● Exercise data
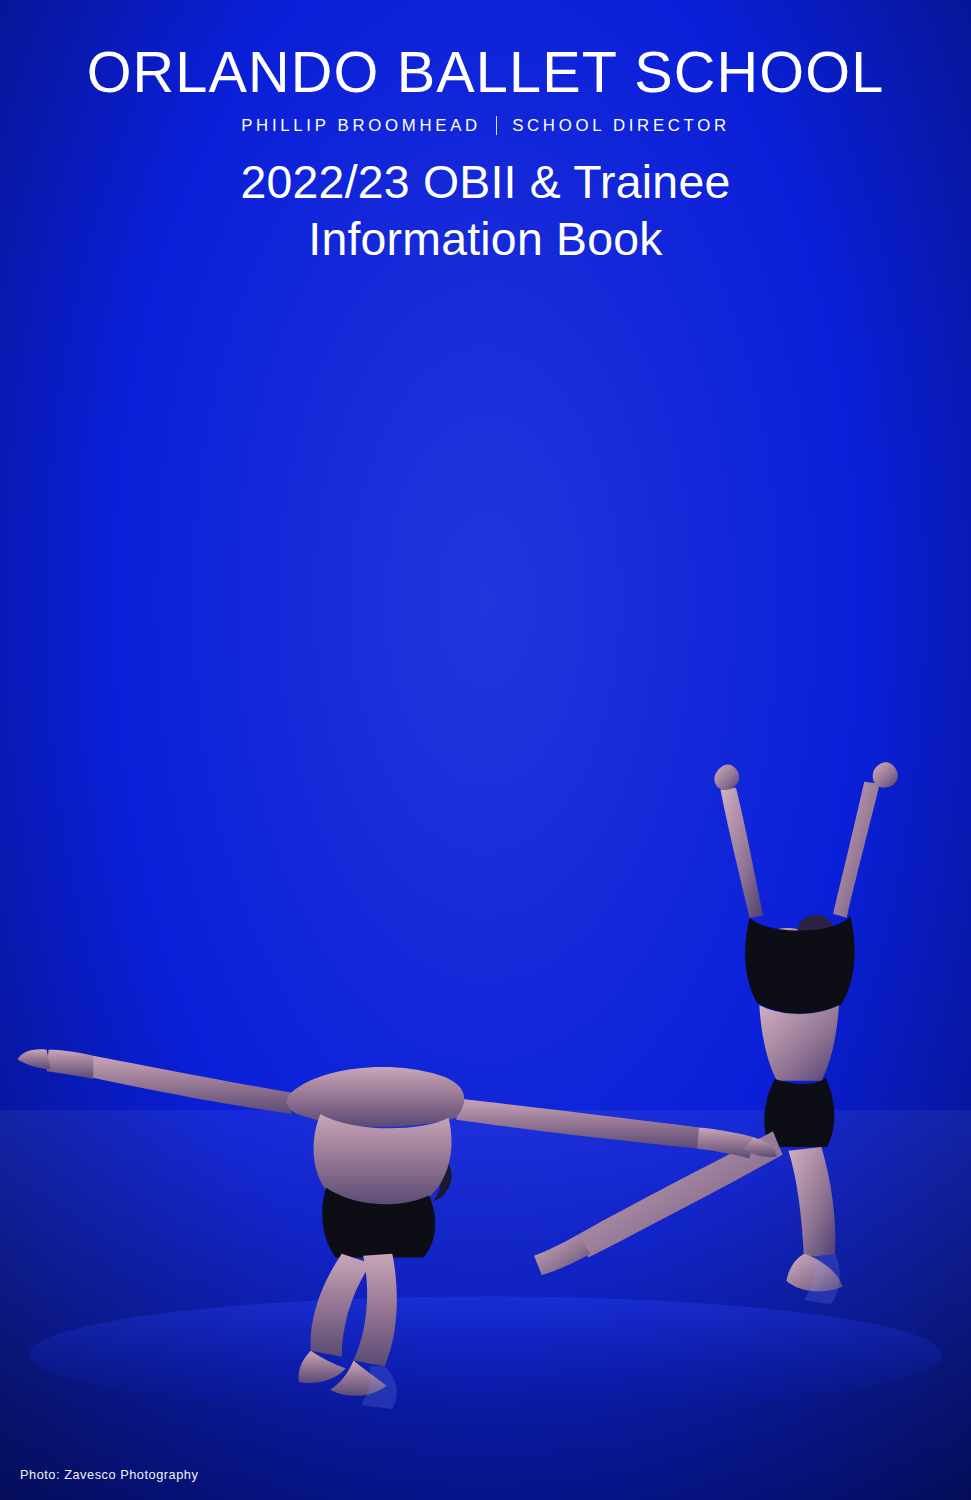Orlando Ballet School
Phillip Broomhead School Director
2022/23 OBII & Trainee Information Book
Photo: Zavesco Photography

● What to work on
Repeat the data word for word. Skip the pictures.

● Expected answer
Orlando Ballet School
Phillip Broomhead School Director
2022/23 OBII & Trainee Information Book
Photo: Zavesco Photography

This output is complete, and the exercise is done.